URL: https://cgit.FreeBSD.org/src/commit/?id=6e5baec33c1032f4fbf713d601a34b4658b918a2

commit 6e5baec33c1032f4fbf713d601a34b4658b918a2
Author:     Hans Petter Selasky <hselasky@FreeBSD.org>
AuthorDate: 2021-01-12 13:13:14 +0000
Commit:     Hans Petter Selasky <hselasky@FreeBSD.org>
CommitDate: 2021-01-12 16:57:58 +0000

    Fix for use-after-free in if_ure(4) driver.

    When detaching the if_ure(4) driver, the TX active USB transfer array may
    point to freed USB transfers. Given that the number of USB transfers is
    very low, simply start all transfers every time there is a packet to
    keep safe from use-after-free.

    PR: 252608
    MFC after: 1 week
    Sponsored by: Mellanox Technologies // NVIDIA Networking

 sys/dev/usb/net/if_ure.c    | 49 ++++-----------------------------------------
 sys/dev/usb/net/if_urereg.h |  9 ---------
 2 files changed, 4 insertions(+), 54 deletions(-)
Comment 12 Hans Petter Selasky freebsd_committer 2021-01-12 18:03:35 UTC
Created attachment 221501 [details]
Patch for second issue - please test

Ali,

Please test this patch!

--HPS
Comment 13 Ali Abdallah 2021-01-12 18:49:59 UTC
(In reply to Hans Petter Selasky from comment #12)
Thanks, really appreciated your quick responses. 

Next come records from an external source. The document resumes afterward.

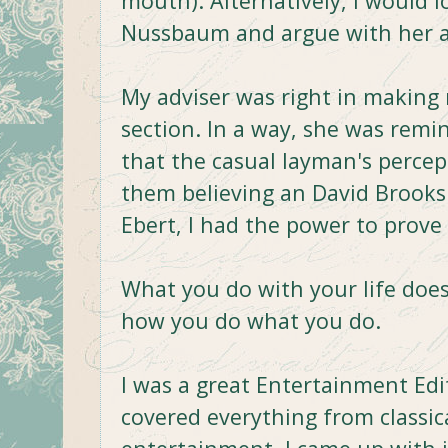
mouth). Alternatively, I would l
Nussbaum and argue with her ab
My adviser was right in making
section. In a way, she was remi
that the casual layman's perce
them believing an David Brooks 
Ebert, I had the power to prove
What you do with your life doesn
how you do what you do.
I was a great Entertainment Edit
covered everything from classi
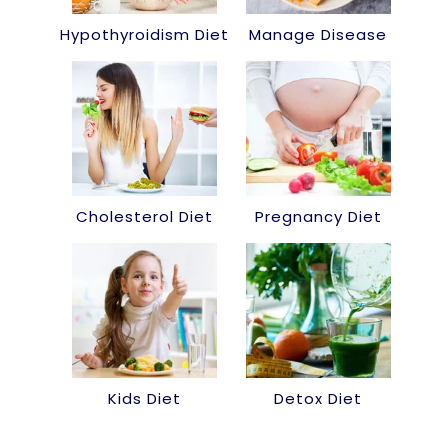
Hypothyroidism Diet
Manage Disease
Cholesterol Diet
Pregnancy Diet
Kids Diet
Detox Diet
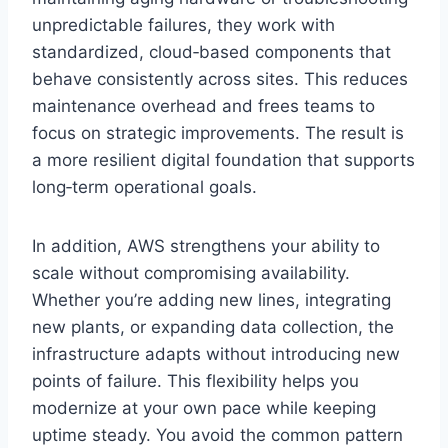
unpredictable failures, they work with
standardized, cloud‑based components that
behave consistently across sites. This reduces
maintenance overhead and frees teams to
focus on strategic improvements. The result is
a more resilient digital foundation that supports
long‑term operational goals.
In addition, AWS strengthens your ability to
scale without compromising availability.
Whether you’re adding new lines, integrating
new plants, or expanding data collection, the
infrastructure adapts without introducing new
points of failure. This flexibility helps you
modernize at your own pace while keeping
uptime steady. You avoid the common pattern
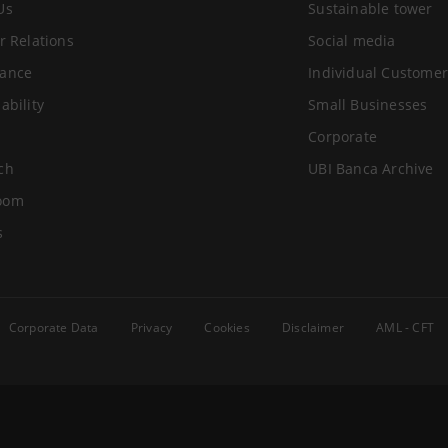
Us
Sustainable tower
r Relations
Social media
ance
Individual Customer
ability
Small Businesses
Corporate
ch
UBI Banca Archive
oom
s
Corporate Data
Privacy
Cookies
Disclaimer
AML - CFT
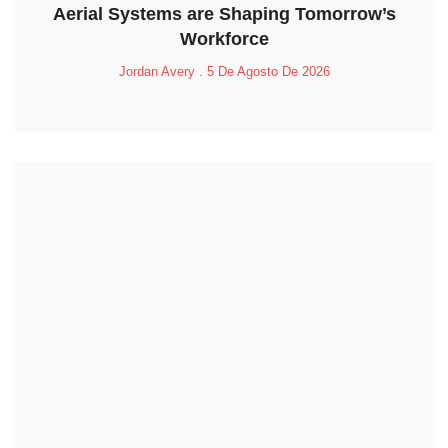
Aerial Systems are Shaping Tomorrow’s
Workforce
Jordan Avery
5 De Agosto De 2026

With the patch from comment 12, it is still panicking with the following trace

--- trap 0xc, rip = 0xffffffff80e85515, rsp = 0xfffffe00eaf936b0, rbp = 0xfffffe00eaf936f0 ---
rgephy_status() at rgephy_status+0x95/frame 0xfffffe00eaf936f0
rgephy_service() at rgephy_service+0x417/frame 0xfffffe00eaf93750
mii_pollstat() at mii_pollstat+0x46/frame 0xfffffe00eaf93780
ure_ifmedia_sts() at ure_ifmedia_sts+0x44/frame 0xfffffe00eaf937b0
ifmedia_ioctl() at ifmedia_ioctl+0x16a/frame 0xfffffe00eaf937e0
ifhwioctl() at ifhwioctl+0x2af/frame 0xfffffe00eaf938e0
ifioctl() at ifioctl+0x2eb/frame 0xfffffe00eaf93990
kern_ioctl() at kern_ioctl+0x26d/frame 0xfffffe00eaf93a00
sys_ioctl() at sys_ioctl+0xf2/frame 0xfffffe00eaf93ac0
Comment 14 Hans Petter Selasky freebsd_committer 2021-01-12 19:47:33 UTC
Created attachment 221506 [details]
Patch for second issue - please test

Please test updated patch.
Comment 15 Ali Abdallah 2021-01-13 07:06:27 UTC
(In reply to Hans Petter Selasky from comment #14)
I can confirm that my system is no longer panicking when the dock is unplugged. Thanks!!!